Harry Bertoia, Untitled, 1953. Steel base with brass melt coating, 17 ¾ x 29 ½ in. Harry Bertoia Foundation © Estate of Harry Bertoia / Artists Rights Society (ARS), New York. Photo: courtesy Harry Bertoia Foundation
Harry Bertoia, Handmade Chair Protoype (Asymmetric Chaise Lounge), c. 1952. Bronze brazed steel rods on chrome plated steel base, 37 x 53 x 32 1/2 in. Collection of Wilbur and Joan Springer © Estate of Harry Bertoia / Artists Rights Society (ARS), New York. Photo: courtesy Wilbur and Joan Springer

This exhibition questions how and why we distinguish between a chair, a necklace, a screen, and a freestanding sculpture—and what Bertoia’s sculptural things, when seen together, say about the fluidity of visual language across culture, both at mid-century and now.

Harry Bertoia: Sculpting Mid-Century Modern Life is organized by the Nasher Sculpture Center’s Chief Curator Jed Morse and independent art historian Dr. Marin R. Sullivan, who also serves as Director of the Harry Bertoia Catalogue Raisonné. A lavishly illustrated catalogue with new scholarly essays by the curators and prominent Bertoia experts Dr. Glenn Adamson and Dr. Sydney Skelton Simon, including a catalogue of the public commissions, will be published in collaboration with Verlag Scheidegger & Spiess AG, Switzerland, to accompany the exhibition.
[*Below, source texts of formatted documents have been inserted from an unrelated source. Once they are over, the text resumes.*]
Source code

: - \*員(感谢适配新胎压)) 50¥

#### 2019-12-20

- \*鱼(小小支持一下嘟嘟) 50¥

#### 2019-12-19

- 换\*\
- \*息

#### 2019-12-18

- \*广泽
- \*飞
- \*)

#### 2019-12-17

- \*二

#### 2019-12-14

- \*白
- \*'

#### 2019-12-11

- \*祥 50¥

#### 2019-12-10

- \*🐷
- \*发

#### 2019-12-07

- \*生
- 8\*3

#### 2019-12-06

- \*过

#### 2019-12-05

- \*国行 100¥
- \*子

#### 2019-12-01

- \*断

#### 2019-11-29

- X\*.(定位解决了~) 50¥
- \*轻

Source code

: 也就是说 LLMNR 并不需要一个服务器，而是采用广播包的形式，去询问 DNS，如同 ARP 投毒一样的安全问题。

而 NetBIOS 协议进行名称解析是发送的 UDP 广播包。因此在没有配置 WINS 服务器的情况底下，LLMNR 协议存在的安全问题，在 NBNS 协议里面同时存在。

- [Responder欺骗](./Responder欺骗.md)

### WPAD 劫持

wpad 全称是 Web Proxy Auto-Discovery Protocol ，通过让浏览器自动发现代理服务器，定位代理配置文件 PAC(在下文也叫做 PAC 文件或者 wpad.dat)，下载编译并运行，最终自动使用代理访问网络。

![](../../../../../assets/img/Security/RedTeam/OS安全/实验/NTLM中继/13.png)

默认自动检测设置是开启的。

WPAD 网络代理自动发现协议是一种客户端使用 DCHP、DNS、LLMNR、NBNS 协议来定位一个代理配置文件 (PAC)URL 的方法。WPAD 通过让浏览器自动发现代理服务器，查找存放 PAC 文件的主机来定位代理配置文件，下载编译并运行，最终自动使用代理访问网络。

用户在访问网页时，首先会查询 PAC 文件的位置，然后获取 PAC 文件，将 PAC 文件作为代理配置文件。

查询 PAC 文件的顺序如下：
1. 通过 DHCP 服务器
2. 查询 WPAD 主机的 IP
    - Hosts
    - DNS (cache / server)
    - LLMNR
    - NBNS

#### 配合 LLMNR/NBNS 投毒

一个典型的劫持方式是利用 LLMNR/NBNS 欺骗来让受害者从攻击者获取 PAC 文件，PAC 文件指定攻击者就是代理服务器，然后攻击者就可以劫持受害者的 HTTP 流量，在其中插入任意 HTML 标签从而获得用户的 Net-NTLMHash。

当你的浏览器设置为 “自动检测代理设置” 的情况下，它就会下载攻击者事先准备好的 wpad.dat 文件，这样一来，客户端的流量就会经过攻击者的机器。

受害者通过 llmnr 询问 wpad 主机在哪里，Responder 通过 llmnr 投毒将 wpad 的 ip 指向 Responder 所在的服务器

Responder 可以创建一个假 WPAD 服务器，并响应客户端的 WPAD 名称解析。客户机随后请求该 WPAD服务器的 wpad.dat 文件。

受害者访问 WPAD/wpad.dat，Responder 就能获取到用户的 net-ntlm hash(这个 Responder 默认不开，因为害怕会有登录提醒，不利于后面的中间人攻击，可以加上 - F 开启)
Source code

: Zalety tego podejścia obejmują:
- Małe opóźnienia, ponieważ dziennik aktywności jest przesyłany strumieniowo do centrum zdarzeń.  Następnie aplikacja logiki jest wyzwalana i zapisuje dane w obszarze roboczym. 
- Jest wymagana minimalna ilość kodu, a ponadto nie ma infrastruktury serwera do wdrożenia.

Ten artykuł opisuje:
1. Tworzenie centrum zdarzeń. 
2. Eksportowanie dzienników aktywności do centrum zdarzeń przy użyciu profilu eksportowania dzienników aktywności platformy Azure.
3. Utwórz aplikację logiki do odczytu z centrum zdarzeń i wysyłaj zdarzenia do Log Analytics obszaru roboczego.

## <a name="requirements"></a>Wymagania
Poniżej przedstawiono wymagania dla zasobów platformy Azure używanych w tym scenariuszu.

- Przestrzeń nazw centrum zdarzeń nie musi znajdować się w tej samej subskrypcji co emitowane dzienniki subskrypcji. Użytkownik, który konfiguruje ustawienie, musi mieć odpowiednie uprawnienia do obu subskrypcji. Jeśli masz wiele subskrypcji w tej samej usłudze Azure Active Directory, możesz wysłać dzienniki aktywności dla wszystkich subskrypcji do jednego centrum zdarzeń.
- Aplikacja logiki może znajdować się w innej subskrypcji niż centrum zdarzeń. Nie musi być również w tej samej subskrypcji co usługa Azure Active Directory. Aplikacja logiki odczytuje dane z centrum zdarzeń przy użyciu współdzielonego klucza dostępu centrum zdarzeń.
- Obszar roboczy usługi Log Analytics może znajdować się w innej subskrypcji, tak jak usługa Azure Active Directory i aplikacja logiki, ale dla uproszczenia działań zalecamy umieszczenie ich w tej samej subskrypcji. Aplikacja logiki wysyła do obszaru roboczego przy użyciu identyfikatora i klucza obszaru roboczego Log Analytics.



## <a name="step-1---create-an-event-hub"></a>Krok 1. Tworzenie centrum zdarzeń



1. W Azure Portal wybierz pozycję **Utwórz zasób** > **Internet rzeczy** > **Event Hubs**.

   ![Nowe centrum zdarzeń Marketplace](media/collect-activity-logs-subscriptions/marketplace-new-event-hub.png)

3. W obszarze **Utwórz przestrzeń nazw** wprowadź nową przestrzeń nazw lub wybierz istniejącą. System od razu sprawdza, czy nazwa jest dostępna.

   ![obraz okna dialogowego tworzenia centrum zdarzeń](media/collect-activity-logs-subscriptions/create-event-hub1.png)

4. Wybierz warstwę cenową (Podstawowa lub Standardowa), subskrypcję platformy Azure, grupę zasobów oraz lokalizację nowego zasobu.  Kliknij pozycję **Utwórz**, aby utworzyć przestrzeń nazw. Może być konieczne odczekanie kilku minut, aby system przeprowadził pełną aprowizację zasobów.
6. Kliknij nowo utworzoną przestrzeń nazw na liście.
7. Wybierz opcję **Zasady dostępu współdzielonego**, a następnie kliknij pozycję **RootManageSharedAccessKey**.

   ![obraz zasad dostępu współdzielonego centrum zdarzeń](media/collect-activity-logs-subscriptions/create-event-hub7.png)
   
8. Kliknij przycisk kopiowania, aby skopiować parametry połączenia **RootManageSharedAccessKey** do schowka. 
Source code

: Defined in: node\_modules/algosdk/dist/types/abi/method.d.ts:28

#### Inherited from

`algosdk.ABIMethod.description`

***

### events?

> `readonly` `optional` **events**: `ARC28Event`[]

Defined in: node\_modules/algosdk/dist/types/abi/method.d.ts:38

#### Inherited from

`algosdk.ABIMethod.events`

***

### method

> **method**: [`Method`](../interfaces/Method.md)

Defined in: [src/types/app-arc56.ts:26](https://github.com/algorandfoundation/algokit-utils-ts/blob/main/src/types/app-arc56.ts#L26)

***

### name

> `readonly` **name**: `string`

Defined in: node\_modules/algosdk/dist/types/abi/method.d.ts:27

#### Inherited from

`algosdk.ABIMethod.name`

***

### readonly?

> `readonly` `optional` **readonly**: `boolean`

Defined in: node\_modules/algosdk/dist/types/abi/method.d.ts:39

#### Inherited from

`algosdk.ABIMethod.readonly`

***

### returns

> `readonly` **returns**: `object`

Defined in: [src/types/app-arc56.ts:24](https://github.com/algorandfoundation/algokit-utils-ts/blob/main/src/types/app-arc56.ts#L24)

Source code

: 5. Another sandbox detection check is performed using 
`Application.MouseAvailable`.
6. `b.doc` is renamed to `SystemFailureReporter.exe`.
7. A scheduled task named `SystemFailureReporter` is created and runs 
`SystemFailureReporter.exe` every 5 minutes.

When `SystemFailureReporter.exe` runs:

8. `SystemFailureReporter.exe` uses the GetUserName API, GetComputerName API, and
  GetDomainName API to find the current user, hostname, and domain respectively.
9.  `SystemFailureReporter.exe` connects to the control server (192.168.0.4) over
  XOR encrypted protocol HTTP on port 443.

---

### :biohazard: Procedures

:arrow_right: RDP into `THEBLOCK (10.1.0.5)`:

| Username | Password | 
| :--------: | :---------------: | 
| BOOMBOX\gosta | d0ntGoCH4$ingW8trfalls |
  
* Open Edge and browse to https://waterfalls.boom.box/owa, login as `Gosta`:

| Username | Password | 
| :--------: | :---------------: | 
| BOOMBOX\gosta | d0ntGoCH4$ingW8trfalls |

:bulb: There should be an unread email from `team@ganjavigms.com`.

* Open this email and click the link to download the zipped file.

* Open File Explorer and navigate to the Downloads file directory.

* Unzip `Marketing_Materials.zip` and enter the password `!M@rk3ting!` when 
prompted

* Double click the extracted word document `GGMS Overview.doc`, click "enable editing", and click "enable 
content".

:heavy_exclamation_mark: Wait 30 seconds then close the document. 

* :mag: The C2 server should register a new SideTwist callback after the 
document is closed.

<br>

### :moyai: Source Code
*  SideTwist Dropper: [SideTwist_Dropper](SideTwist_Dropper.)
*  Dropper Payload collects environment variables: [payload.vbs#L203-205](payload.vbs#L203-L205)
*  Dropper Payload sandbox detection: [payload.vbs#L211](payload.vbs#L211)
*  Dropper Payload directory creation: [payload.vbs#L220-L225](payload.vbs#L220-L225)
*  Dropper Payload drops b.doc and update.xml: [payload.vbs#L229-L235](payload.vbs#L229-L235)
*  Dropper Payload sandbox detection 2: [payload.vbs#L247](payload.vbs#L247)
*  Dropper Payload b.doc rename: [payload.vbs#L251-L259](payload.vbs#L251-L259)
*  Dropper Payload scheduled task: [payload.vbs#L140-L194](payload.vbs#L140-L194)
Harry Bertoia, Untitled, 1946. Monotype on laid paper, 28 x 39 3/4 in. Allentown Art Museum. Purchase: SOTA Print Fund, 1992 © Estate of Harry Bertoia / Artists Rights Society (ARS), New York. Photo: Allentown Art Museum
Harry Bertoia, Untitled, c. 1960. Brazed steel wire and rod, 53 x 88 7/8 x 22 in. Whitney Museum of American Art, New York, Gift of Dr. and Mrs. Sheldon C. Sommers, 86.53 © Estate of Harry Bertoia / Artists Rights Society (ARS), New York. Photo: courtesy Whitney Museum of American Art, New York

In conjunction with Harry Bertoia: Sculpting Mid-Century Modern Life will be a presentation of concerts in which world-renowned musicians activate Bertoia’s sounding sculptures over the course of six nights, from February 22-27, 2022. ‘SCULPTING SOUND: Twelve Musicians Encounter Bertoia’ is programmed by writer and music producer David Breskin and sponsored by the Shifting Foundation.